Northwestern Medicine investigators have identified a metabolism-related gene that may play a role in recruiting immune cells to support the growth of aggressive brain tumors, according to a study recently published in Nature Communications.
Glioblastoma, one of the most complex and treatment-resistant cancers, has a five-year survival rate of just 6.9 percent, according to the National Brain Tumor Society. The average length of survival is estimated to be around 14-20 months, a figure that has barely improved since glioblastoma was first identified in scientific literature in the 1920s.
Treating glioblastoma is particularly difficult because the tumor recruits immunosuppressive macrophages – white blood cells that defend the body against disease and infections – into the tumor microenvironment to support the tumor’s growth and make the tumor more resistant to therapy, said Peiwen Chen, PhD, assistant professor of Neurological Surgery and senior author of the study.
“Tumor- associated macrophages are the largest population of cells and can account for about 30 to 50 percent of the total cells in the glioblastoma tumor,” said Chen, who is also a member of the Robert H. Lurie Comprehensive Cancer Center of Northwestern University. “The infiltration of macrophages and altered tumor metabolism are two key hallmarks of glioblastoma. However, we don’t know much about the mechanism underlying their connection, so that’s the question we are trying to answer.”
In the study, Chen and his collaborators screened a panel of metabolic small-molecule compounds to identify which ones can inhibit glioblastoma cell-induced macrophage migration. They found that stiripentol – an FDA-approved antiepileptic drug which inhibits expression of the gene LDHA, a gene partially responsible for glycolysis – emerged as the top hit. Additionally, investigators observed increased expression of LDHA in glioblastoma cells which was induced by tumor-associated macrophages delivering more proteins to the tumor. This process formed a feedback loop which resulted in more macrophages being recruited to the tumor, according to the study.
The scientists then aimed to inhibit the glioblastoma-macrophage symbiotic interaction with drugs designed to inhibit LDHA and found that the treatment impaired glioblastoma cell proliferation and macrophage migration. The findings were then validated in mouse models, according to the study.

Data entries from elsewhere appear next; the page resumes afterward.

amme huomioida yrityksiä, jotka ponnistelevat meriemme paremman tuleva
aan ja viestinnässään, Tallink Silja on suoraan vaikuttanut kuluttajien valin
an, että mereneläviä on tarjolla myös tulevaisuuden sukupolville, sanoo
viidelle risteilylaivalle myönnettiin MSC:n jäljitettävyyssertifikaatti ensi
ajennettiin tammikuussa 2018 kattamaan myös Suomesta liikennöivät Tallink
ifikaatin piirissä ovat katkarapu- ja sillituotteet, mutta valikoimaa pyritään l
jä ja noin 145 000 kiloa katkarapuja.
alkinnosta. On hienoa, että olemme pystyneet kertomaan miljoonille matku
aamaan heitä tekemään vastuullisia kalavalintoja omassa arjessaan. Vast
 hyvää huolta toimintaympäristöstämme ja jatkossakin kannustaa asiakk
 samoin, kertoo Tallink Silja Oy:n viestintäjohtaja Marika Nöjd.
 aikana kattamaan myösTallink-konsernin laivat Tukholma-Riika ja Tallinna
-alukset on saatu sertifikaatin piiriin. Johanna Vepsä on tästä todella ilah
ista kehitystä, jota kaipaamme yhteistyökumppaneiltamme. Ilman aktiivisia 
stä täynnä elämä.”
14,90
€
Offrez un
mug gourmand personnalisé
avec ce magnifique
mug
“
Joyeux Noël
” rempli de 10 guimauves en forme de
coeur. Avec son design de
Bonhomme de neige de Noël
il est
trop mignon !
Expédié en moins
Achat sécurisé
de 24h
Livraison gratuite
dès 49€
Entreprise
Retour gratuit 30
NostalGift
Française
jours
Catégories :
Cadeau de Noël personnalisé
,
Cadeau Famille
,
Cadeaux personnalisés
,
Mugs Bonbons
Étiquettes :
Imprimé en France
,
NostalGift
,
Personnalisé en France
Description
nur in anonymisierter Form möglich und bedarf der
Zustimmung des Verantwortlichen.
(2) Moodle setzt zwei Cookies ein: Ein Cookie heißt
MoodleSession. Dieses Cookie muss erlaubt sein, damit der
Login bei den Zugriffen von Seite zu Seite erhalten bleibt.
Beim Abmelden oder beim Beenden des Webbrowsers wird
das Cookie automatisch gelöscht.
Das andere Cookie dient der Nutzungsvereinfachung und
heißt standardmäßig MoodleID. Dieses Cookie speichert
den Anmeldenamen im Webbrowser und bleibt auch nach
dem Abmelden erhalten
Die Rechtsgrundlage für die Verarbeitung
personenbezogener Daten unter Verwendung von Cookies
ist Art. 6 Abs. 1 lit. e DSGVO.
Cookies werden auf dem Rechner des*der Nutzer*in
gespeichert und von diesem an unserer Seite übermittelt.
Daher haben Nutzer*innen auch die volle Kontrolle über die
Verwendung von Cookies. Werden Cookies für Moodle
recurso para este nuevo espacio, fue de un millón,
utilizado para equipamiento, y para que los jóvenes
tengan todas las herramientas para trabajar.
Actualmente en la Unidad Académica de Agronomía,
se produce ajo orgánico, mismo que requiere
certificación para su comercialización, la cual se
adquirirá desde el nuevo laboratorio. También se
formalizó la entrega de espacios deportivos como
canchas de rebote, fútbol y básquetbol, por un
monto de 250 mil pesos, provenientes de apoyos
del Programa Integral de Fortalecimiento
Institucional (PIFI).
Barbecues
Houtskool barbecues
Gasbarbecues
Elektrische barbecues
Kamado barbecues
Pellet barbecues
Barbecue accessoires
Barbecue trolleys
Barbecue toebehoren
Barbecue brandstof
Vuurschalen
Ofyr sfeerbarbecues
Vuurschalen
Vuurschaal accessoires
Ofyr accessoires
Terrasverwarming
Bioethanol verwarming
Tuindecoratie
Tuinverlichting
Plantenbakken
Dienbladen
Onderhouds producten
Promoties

“We identified that LDHA mediates the symbiotic interaction between glioblastoma cells and macrophages. And when we block this interaction by inhibiting LDHA, we find that this interaction was blocked and the tumor progression was significantly inhibited,” Chen said.
The findings suggest LDHA could serve as a potential therapeutic target for glioblastoma, Chen said.
“There is already an FDA-approved LDHA inhibitor drug which could be used,” said Chen, who is also a member of the Center for Human Immunobiology. “For the future, we would like to prove this further in mouse models and then in humans to initiate a clinical trial for the use of LDHA inhibitors in treating glioblastoma patients.”
The study was supported by National Institutes of Health grants R00 CA240896, R01 NS124594, R01NS127824, a Department of Defense Career Development Award W81XWH-21-1-0380, the Cancer Research Foundation Young Investigator Award, a Lynn Sage Scholar Award and American Cancer Society Institutional Research Grant IRG-21-144-27.